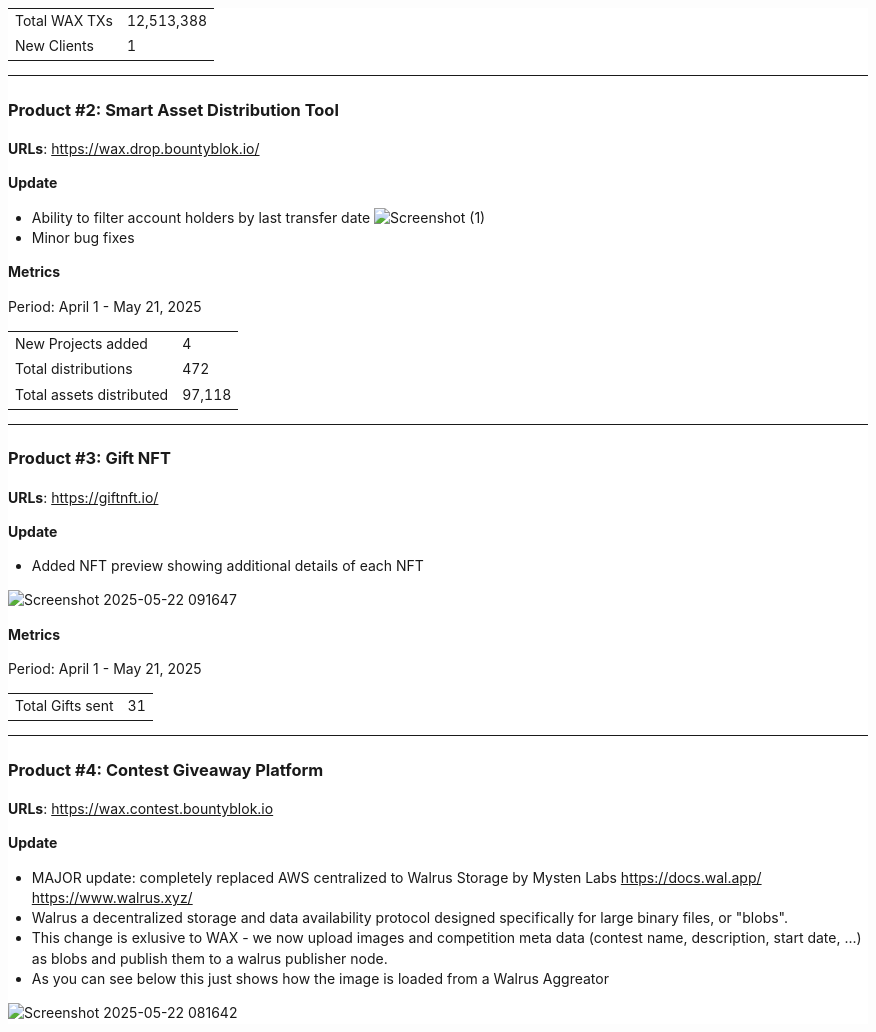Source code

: |  |  |
| --- | --- |
| Total WAX TXs | 12,513,388 |
| New Clients | 1 |
---

### Product #2: Smart Asset Distribution Tool

**URLs**: https://wax.drop.bountyblok.io/

**Update** 
* Ability to filter account holders by last transfer date
 ![Screenshot (1)](https://github.com/user-attachments/assets/eb7a696c-b5a7-427c-8073-f890d94e6d78)
* Minor bug fixes 

**Metrics**

Period: April 1 - May 21, 2025

|  |  |
| --- | --- |
| New Projects added | 4 |
| Total distributions | 472 |
| Total assets distributed | 97,118 |
---

### Product #3: Gift NFT

**URLs**: https://giftnft.io/

**Update** 
* Added NFT preview showing additional details of each NFT
 <img width="1169" alt="Screenshot 2025-05-22 091647" src="https://github.com/user-attachments/assets/8adc9aed-c90e-4394-b3d6-65d820ca7bf4" />

**Metrics**

Period: April 1 - May 21, 2025

|  |  |
| --- | --- |
| Total Gifts sent | 31 |
---

### Product #4: Contest Giveaway Platform

**URLs**: https://wax.contest.bountyblok.io

**Update** 
* MAJOR update: completely replaced AWS centralized to Walrus Storage by Mysten Labs https://docs.wal.app/ https://www.walrus.xyz/
* Walrus a decentralized storage and data availability protocol designed specifically for large binary files, or "blobs".
* This change is exlusive to WAX - we now upload images and competition meta data (contest name, description, start date, ...) as blobs and publish them to a walrus publisher node.
* As you can see below this just shows how the image is loaded from a Walrus Aggreator
 <img width="1099" alt="Screenshot 2025-05-22 081642" src="https://github.com/user-attachments/assets/7d4072fe-9e36-423c-a29a-a3daabd2a94f" />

________________

Transcribe the entries above verbatim, excluding any image.

### Answer section
Source code

: |  |  |
| --- | --- |
| Total WAX TXs | 12,513,388 |
| New Clients | 1 |
---

### Product #2: Smart Asset Distribution Tool

**URLs**: https://wax.drop.bountyblok.io/

**Update** 
* Ability to filter account holders by last transfer date
 ![Screenshot (1)](https://github.com/user-attachments/assets/eb7a696c-b5a7-427c-8073-f890d94e6d78)
* Minor bug fixes 

**Metrics**

Period: April 1 - May 21, 2025

|  |  |
| --- | --- |
| New Projects added | 4 |
| Total distributions | 472 |
| Total assets distributed | 97,118 |
---

### Product #3: Gift NFT

**URLs**: https://giftnft.io/

**Update** 
* Added NFT preview showing additional details of each NFT
 <img width="1169" alt="Screenshot 2025-05-22 091647" src="https://github.com/user-attachments/assets/8adc9aed-c90e-4394-b3d6-65d820ca7bf4" />

**Metrics**

Period: April 1 - May 21, 2025

|  |  |
| --- | --- |
| Total Gifts sent | 31 |
---

### Product #4: Contest Giveaway Platform

**URLs**: https://wax.contest.bountyblok.io

**Update** 
* MAJOR update: completely replaced AWS centralized to Walrus Storage by Mysten Labs https://docs.wal.app/ https://www.walrus.xyz/
* Walrus a decentralized storage and data availability protocol designed specifically for large binary files, or "blobs".
* This change is exlusive to WAX - we now upload images and competition meta data (contest name, description, start date, ...) as blobs and publish them to a walrus publisher node.
* As you can see below this just shows how the image is loaded from a Walrus Aggreator
 <img width="1099" alt="Screenshot 2025-05-22 081642" src="https://github.com/user-attachments/assets/7d4072fe-9e36-423c-a29a-a3daabd2a94f" />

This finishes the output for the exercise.